Action item ::
Count the lines in the entries below that contain the string "What", and reply with that number alone.

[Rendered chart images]
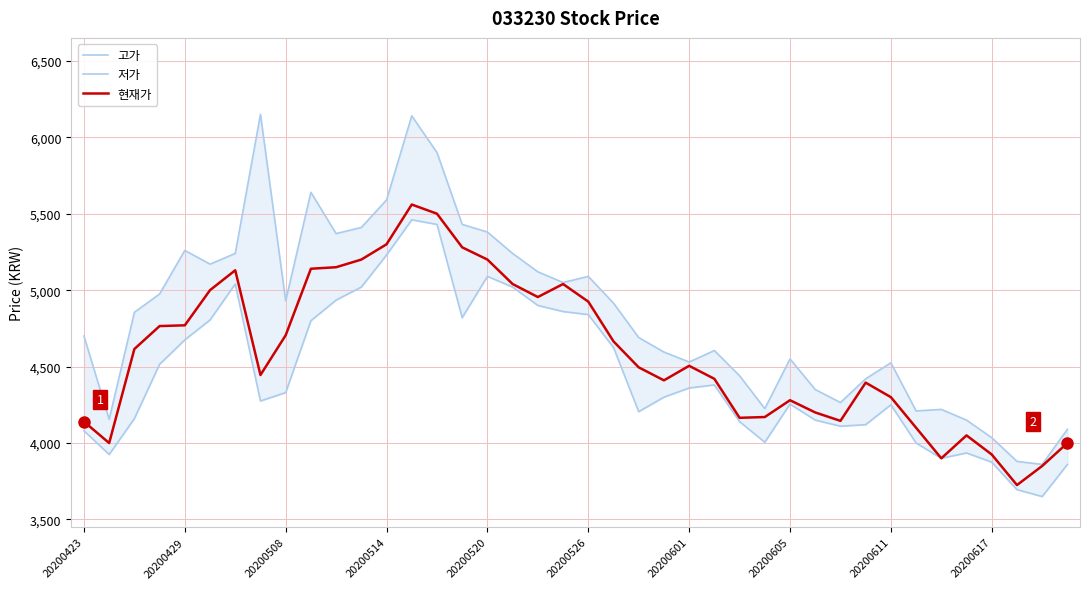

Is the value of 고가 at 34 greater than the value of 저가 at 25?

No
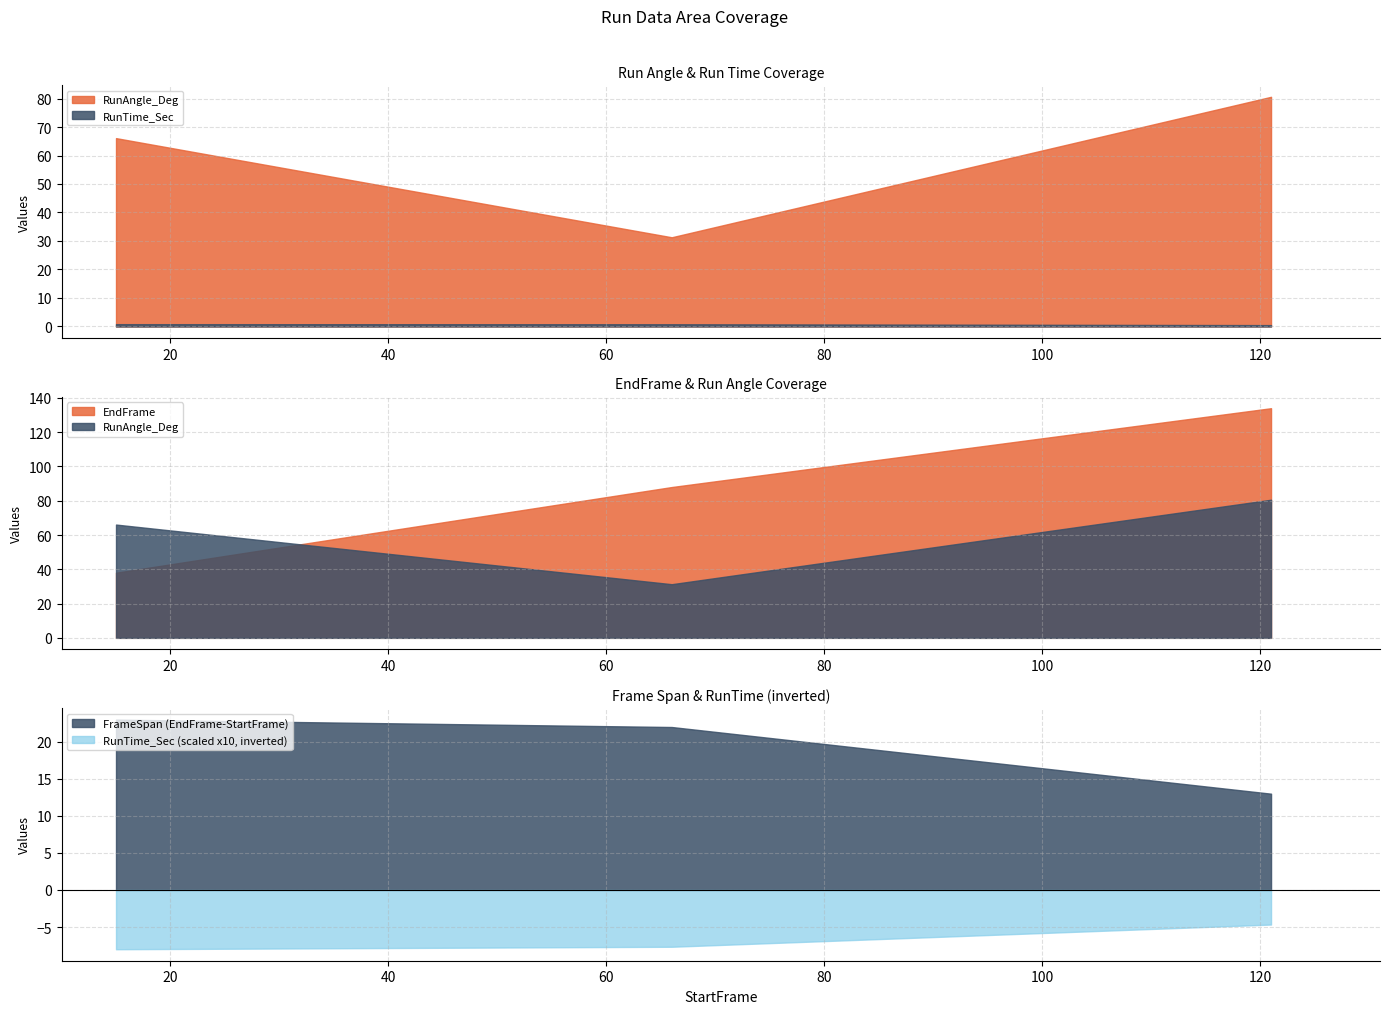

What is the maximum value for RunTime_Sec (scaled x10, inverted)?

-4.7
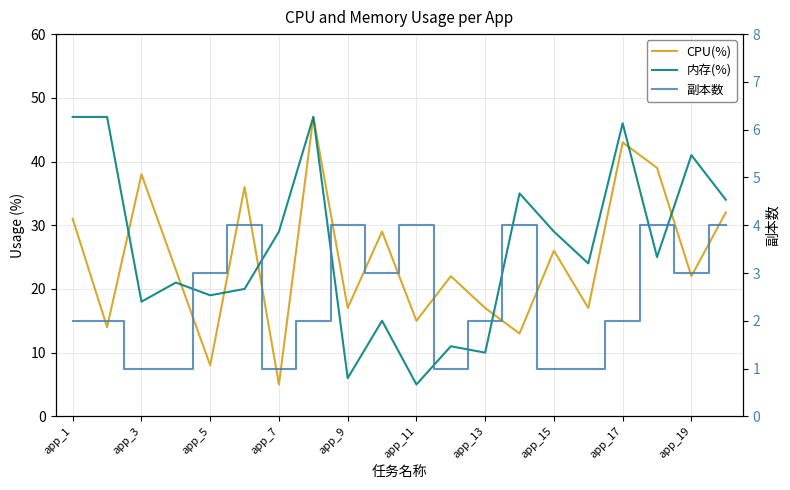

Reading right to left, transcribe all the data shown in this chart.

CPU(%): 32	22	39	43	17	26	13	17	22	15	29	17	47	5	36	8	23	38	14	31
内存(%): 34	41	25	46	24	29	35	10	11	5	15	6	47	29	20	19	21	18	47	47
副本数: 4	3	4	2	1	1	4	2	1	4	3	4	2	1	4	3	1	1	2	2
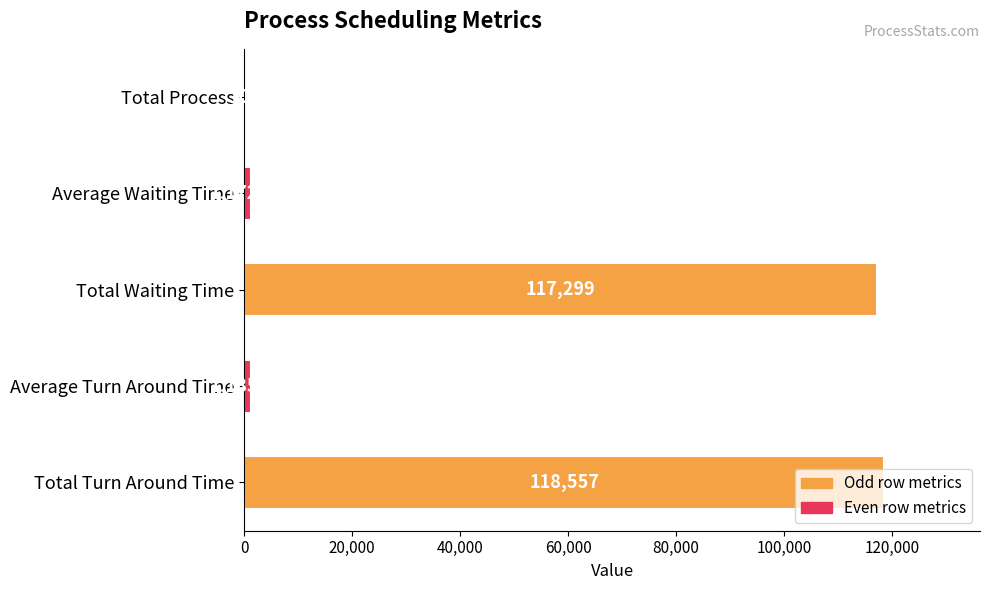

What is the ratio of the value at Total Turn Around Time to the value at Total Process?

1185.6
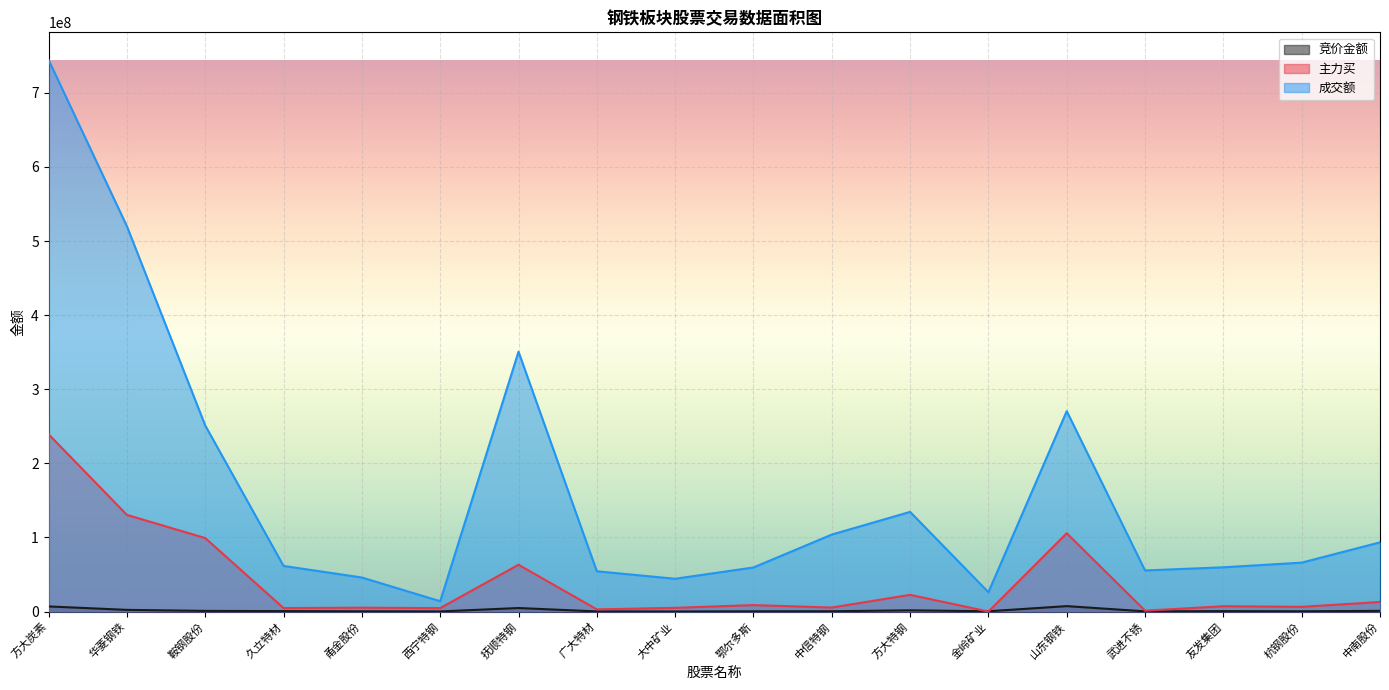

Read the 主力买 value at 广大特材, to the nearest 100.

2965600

Task response ::
2